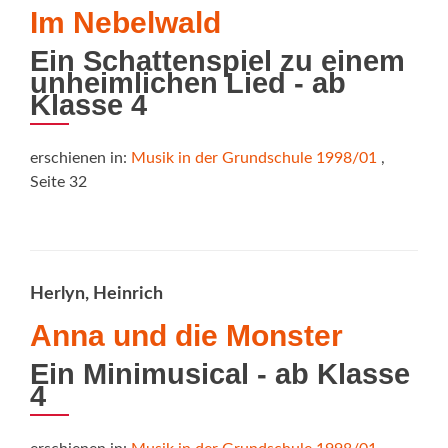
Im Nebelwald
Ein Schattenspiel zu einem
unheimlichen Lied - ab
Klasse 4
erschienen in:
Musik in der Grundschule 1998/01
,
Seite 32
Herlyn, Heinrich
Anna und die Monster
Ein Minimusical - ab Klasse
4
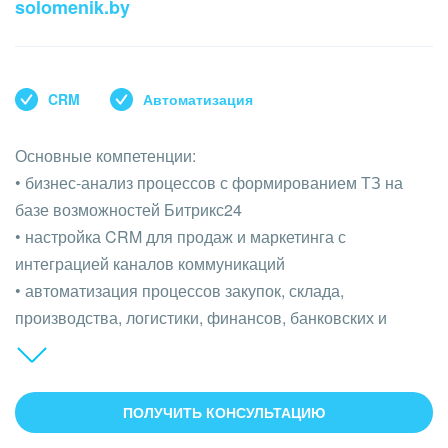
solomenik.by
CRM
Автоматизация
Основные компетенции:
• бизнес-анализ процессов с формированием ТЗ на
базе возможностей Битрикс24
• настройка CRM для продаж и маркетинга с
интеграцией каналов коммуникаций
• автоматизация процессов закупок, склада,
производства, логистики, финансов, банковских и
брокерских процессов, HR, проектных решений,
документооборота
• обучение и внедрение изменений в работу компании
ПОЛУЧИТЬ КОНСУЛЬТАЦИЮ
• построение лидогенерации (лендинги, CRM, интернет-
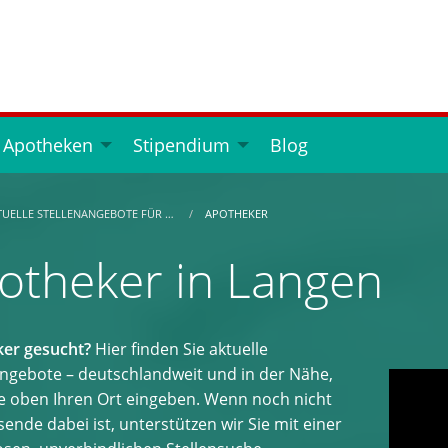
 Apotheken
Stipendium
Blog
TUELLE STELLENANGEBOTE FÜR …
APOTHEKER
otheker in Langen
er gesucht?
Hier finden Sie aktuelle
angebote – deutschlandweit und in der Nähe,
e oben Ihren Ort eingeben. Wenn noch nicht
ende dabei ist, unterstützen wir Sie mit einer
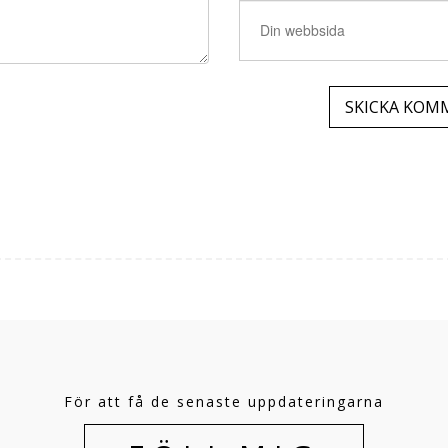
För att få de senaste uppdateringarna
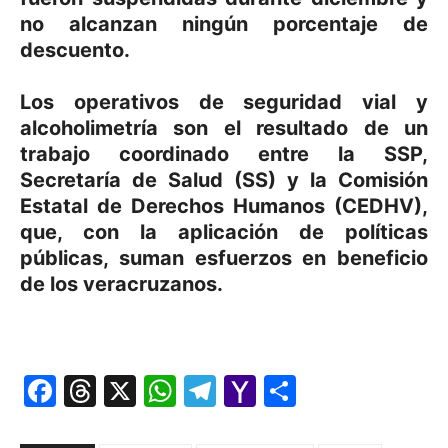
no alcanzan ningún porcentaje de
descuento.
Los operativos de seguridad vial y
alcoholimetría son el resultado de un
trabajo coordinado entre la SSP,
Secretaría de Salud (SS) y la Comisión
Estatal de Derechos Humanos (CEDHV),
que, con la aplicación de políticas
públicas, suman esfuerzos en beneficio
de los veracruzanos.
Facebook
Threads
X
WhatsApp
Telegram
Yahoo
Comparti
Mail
—————
Exercise requirements. Copy the text of the items word for word, starting at the beginning of the items and ending with the line that contains "ende dabei ist, unterstützen". Leave the pictures out of your answer.

Output.
Im Nebelwald
Ein Schattenspiel zu einem
unheimlichen Lied - ab
Klasse 4
erschienen in:
Musik in der Grundschule 1998/01
,
Seite 32
Herlyn, Heinrich
Anna und die Monster
Ein Minimusical - ab Klasse
4
solomenik.by
CRM
Автоматизация
Основные компетенции:
• бизнес-анализ процессов с формированием ТЗ на
базе возможностей Битрикс24
• настройка CRM для продаж и маркетинга с
интеграцией каналов коммуникаций
• автоматизация процессов закупок, склада,
производства, логистики, финансов, банковских и
брокерских процессов, HR, проектных решений,
документооборота
• обучение и внедрение изменений в работу компании
ПОЛУЧИТЬ КОНСУЛЬТАЦИЮ
• построение лидогенерации (лендинги, CRM, интернет-
 Apotheken
Stipendium
Blog
TUELLE STELLENANGEBOTE FÜR …
APOTHEKER
otheker in Langen
er gesucht?
Hier finden Sie aktuelle
angebote – deutschlandweit und in der Nähe,
e oben Ihren Ort eingeben. Wenn noch nicht
ende dabei ist, unterstützen wir Sie mit einer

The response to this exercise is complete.